D 2022, 119 min
FSK 0
Verleih: Piffl
Genre: Dokumentation, Musik
Regie: Regina Schilling
Kinostart: 06.10.22
Es konnte wirklich keiner wissen, daß dieser Flügel, den die Transporteure in Igor Levits Berliner Wohnung schleppen, bald wichtiger werden würde als jemals gedacht. Wie aber Regisseurin Regina Schilling mit dem unsäglichen Covid-Thema umgeht, wie sie es dramaturgisch zwar einfließen, dennoch niemals obsiegen läßt, ist handwerklich großartig. Und es kommen noch andere feinsinnige Schachzüge hinzu.
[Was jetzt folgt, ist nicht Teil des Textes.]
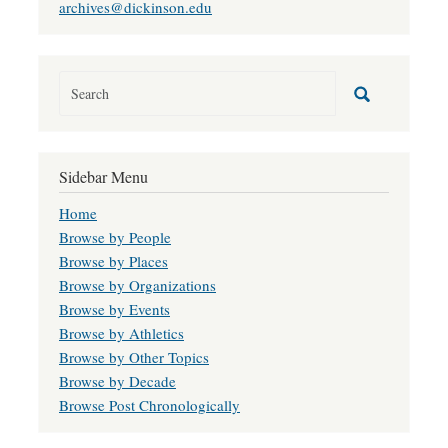
archives@dickinson.edu
Sidebar Menu
Home
Browse by People
Browse by Places
Browse by Organizations
Browse by Events
Browse by Athletics
Browse by Other Topics
Browse by Decade
Browse Post Chronologically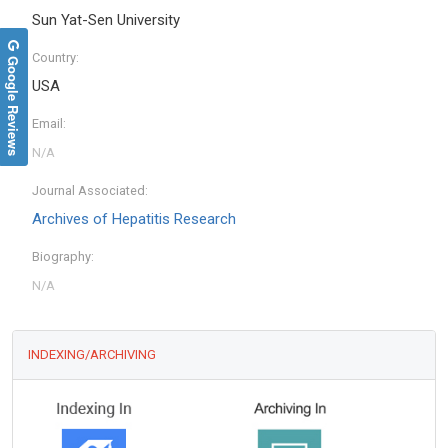
Sun Yat-Sen University
Country:
Google Reviews
USA
Email:
Journal Associated:
Archives of Hepatitis Research
Biography:
INDEXING/ARCHIVING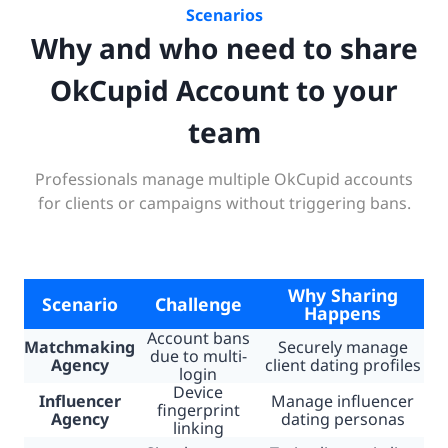
Scenarios
Why and who need to share
OkCupid Account to your
team
Professionals manage multiple OkCupid accounts
for clients or campaigns without triggering bans.
Why Sharing
Scenario
Challenge
Happens
Account bans
Matchmaking
Securely manage
due to multi-
Agency
client dating profiles
login
Device
Influencer
Manage influencer
fingerprint
Agency
dating personas
linking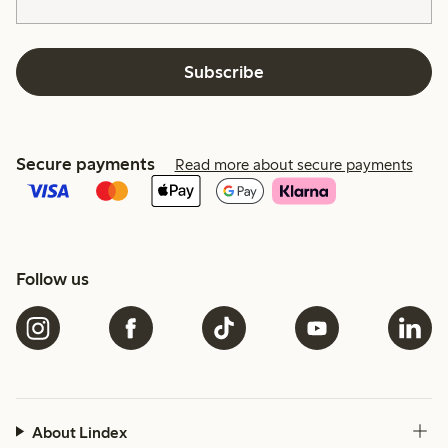
Subscribe
Secure payments
Read more about secure payments
Follow us
About Lindex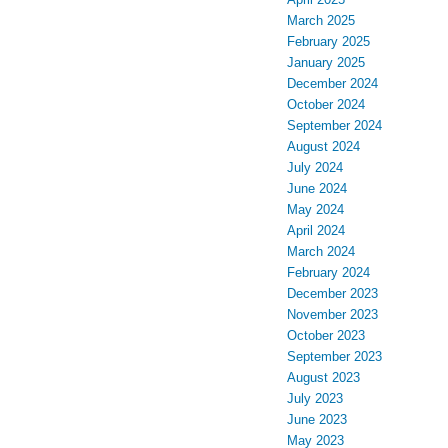
March 2025
February 2025
January 2025
December 2024
October 2024
September 2024
August 2024
July 2024
June 2024
May 2024
April 2024
March 2024
February 2024
December 2023
November 2023
October 2023
September 2023
August 2023
July 2023
June 2023
May 2023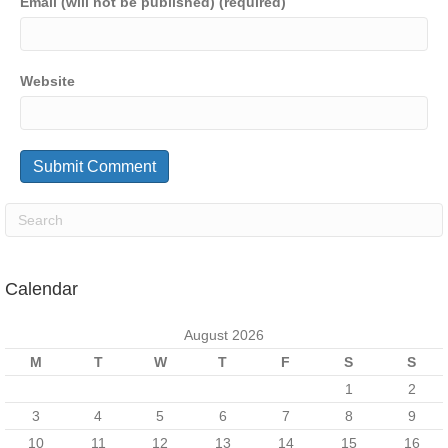
Email (will not be published) (required)
Website
Calendar
August 2026
M
T
W
T
F
S
S
1
2
3
4
5
6
7
8
9
10
11
12
13
14
15
16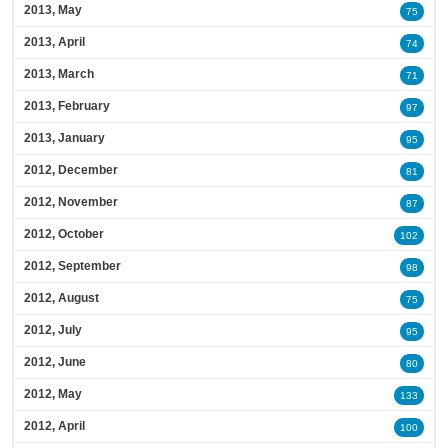
2013, May
75
2013, April
74
2013, March
71
2013, February
97
2013, January
95
2012, December
81
2012, November
87
2012, October
102
2012, September
98
2012, August
75
2012, July
95
2012, June
80
2012, May
133
2012, April
100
Knapp zwei Stunden bleiben nach zwei Jahren dicht gewollter und zugelassener Begleitung für IGOR LEVIT – NO FEAR. Speziell im Dokumentarfilm ist es ein untrügliches Zeichen guter Qualität, hätten es für den Rezipienten im Saal noch mehr sein können. Hier klebt man förmlich an der Leinwand fest, schnappt auch schon mal nach Luft, vorausgesetzt, man hat selbst eine gewisse Grundaffinität zur klassischen Musik. Denn, und dies wäre solch ein feinsinniger Zug, das Spiel des Pianisten, besonders auch sein Ringen mit Beethoven, bekommt größten Raum.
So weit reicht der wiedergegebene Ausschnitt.